The government’s ad hoc committee on toxic farm chemical controls chairman, Chavalit Vichayasuthi, said his committee is firmly against the continued use of paraquat, glyphosate and chlorpyrifos.

The banning of paraquat, glyphosate and chlorpyrifos was discussed at the meeting of the government’s ad hoc committee on toxic farm chemical controls yesterday. Relevant agencies were invited to the meeting to seek measures to restrict the use of these chemicals while promoting organic farming.

The chairman of the committee, Chavalit Vichayasuthi, said that, after listening to input from all concerned parties, his committee is firmly against the continued use of the chemicals and it will not propose any alternative chemicals.
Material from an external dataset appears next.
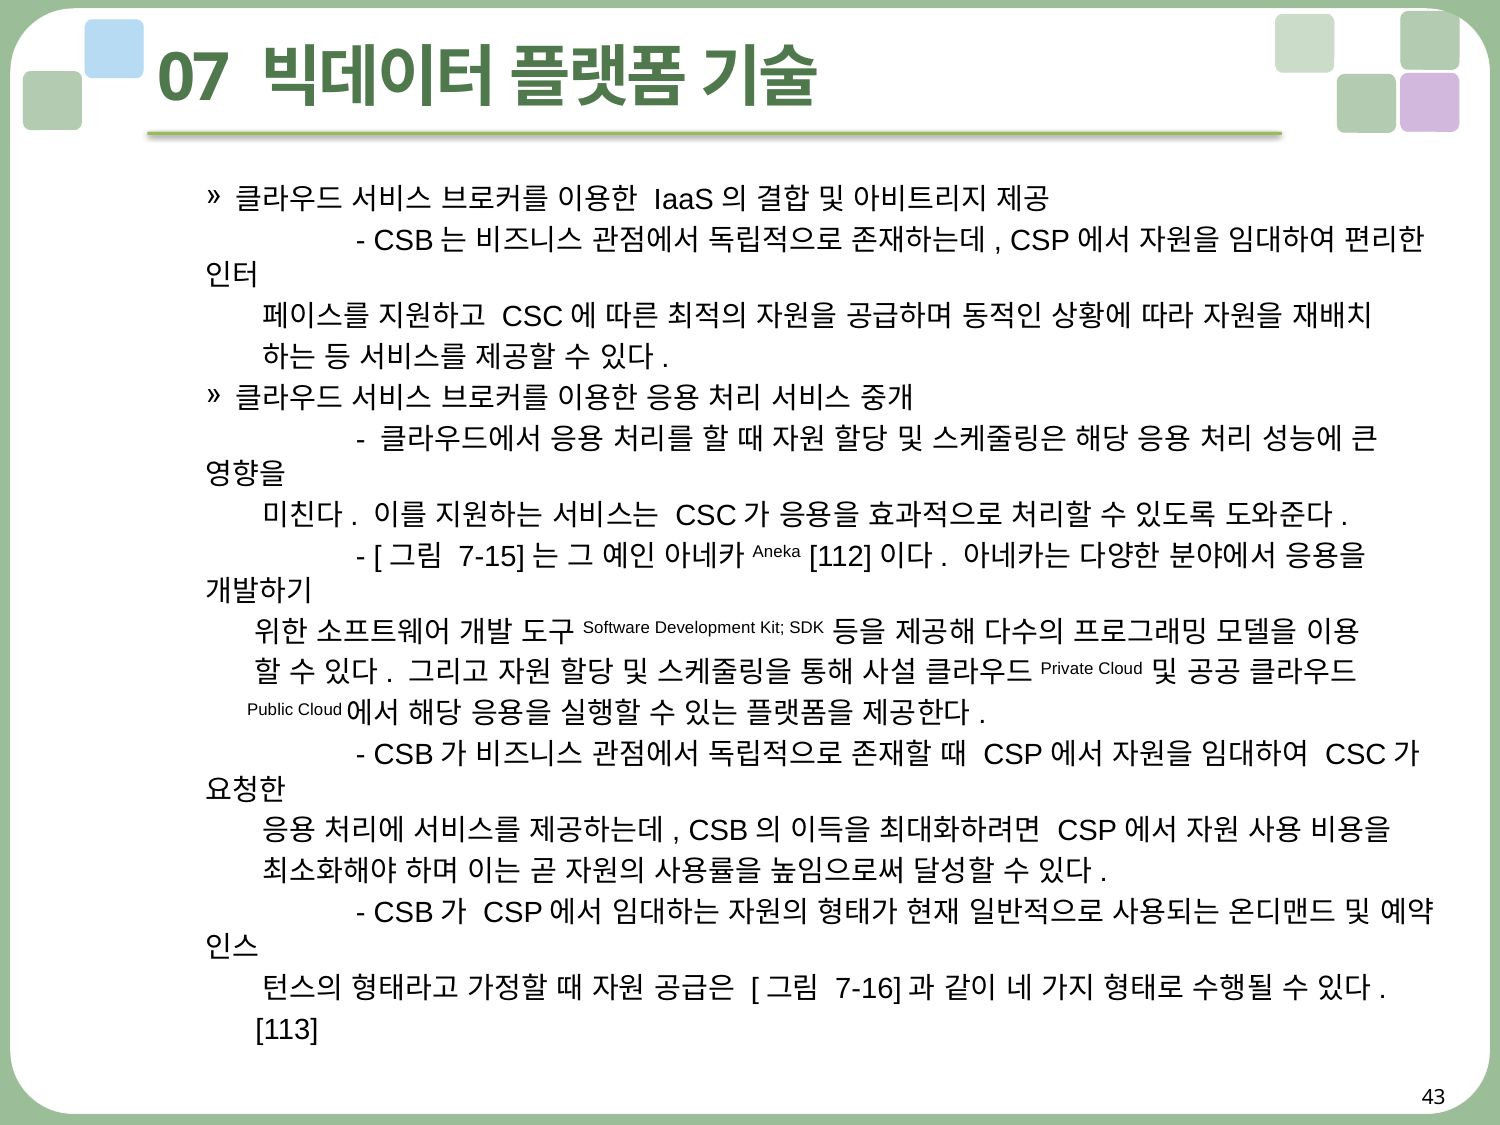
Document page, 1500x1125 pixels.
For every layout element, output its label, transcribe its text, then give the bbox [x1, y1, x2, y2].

list 클라우드 서비스 브로커를 이용한 IaaS의 결합 및 아비트리지 제공 - CSB는 비즈니스 관점에서 독립적으로 존재하는데, CSP에서 자원을 임대하여 편리한 인터 페이스를 지원하고 CSC에 따른 최적의 자원을 공급하며 동적인 상황에 따라 자원을 재배치 하는 등 서비스를 제공할 수 있다. 클라우드 서비스 브로커를 이용한 응용 처리 서비스 중개 - 클라우드에서 응용 처리를 할 때 자원 할당 및 스케줄링은 해당 응용 처리 성능에 큰 영향을 미친다. 이를 지원하는 서비스는 CSC가 응용을 효과적으로 처리할 수 있도록 도와준다. - [그림 7-15]는 그 예인 아네카Aneka [112]이다. 아네카는 다양한 분야에서 응용을 개발하기 위한 소프트웨어 개발 도구Software Development Kit; SDK 등을 제공해 다수의 프로그래밍 모델을 이용 할 수 있다. 그리고 자원 할당 및 스케줄링을 통해 사설 클라우드Private Cloud 및 공공 클라우드 Public Cloud에서 해당 응용을 실행할 수 있는 플랫폼을 제공한다. - CSB가 비즈니스 관점에서 독립적으로 존재할 때 CSP에서 자원을 임대하여 CSC가 요청한 응용 처리에 서비스를 제공하는데, CSB의 이득을 최대화하려면 CSP에서 자원 사용 비용을 최소화해야 하며 이는 곧 자원의 사용률을 높임으로써 달성할 수 있다. - CSB가 CSP에서 임대하는 자원의 형태가 현재 일반적으로 사용되는 온디맨드 및 예약 인스 턴스의 형태라고 가정할 때 자원 공급은 [그림 7-16]과 같이 네 가지 형태로 수행될 수 있다. [113] [29, 172, 1459, 1083]
picture [0, 0, 1500, 1125]
title 07 빅데이터 플랫폼 기술 [142, 25, 1459, 123]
Chavalit said, however, his committee and other agencies will have to seek sustainable solutions for farmers. He added that organic farming should be put on the national agenda and funds should be clearly allocated to help farmers effectively.

The Director-General of the Department of Agriculture, Dr. Surmsuk Salakpetch, said she agreed with the House committee’s resolution, which supports the Ministry of Agriculture and Cooperatives’ move to promote organic farming and safe agricultural practices. It is in line with the 12th National Economic and Social Development Plan (2017-2021) and the 20-Year National Strategy. By 2022, the government aims to increase organic farming in Thailand to at least 513,000 acres.

However, various agricultural associations overseeing cash crops and the Thai Agricultural Innovation Trade Association (TAITA) said the banning of paraquat, glyphosate and chlorpyrifos, which will take effect from December 1 this year, will directly impact farmers, particularly those who produce cassava, sugarcane, oil palm and corn, because other farm chemicals cannot replace them in terms of their characteristics and price. Farmers will have to spend more because an alternative farm chemical is six times more expensive than paraquat.

Once the ban is in effect, the government will have to manage its inventory of over 40,000 tons, while the farmers have 10,000 tons. The government will also have to spend billions of baht to transport, store or destroy the banned chemicals and to compensate farmers by 500,000 baht per ton. The ban may lead to the smuggling of illegals and counterfeit agricultural products.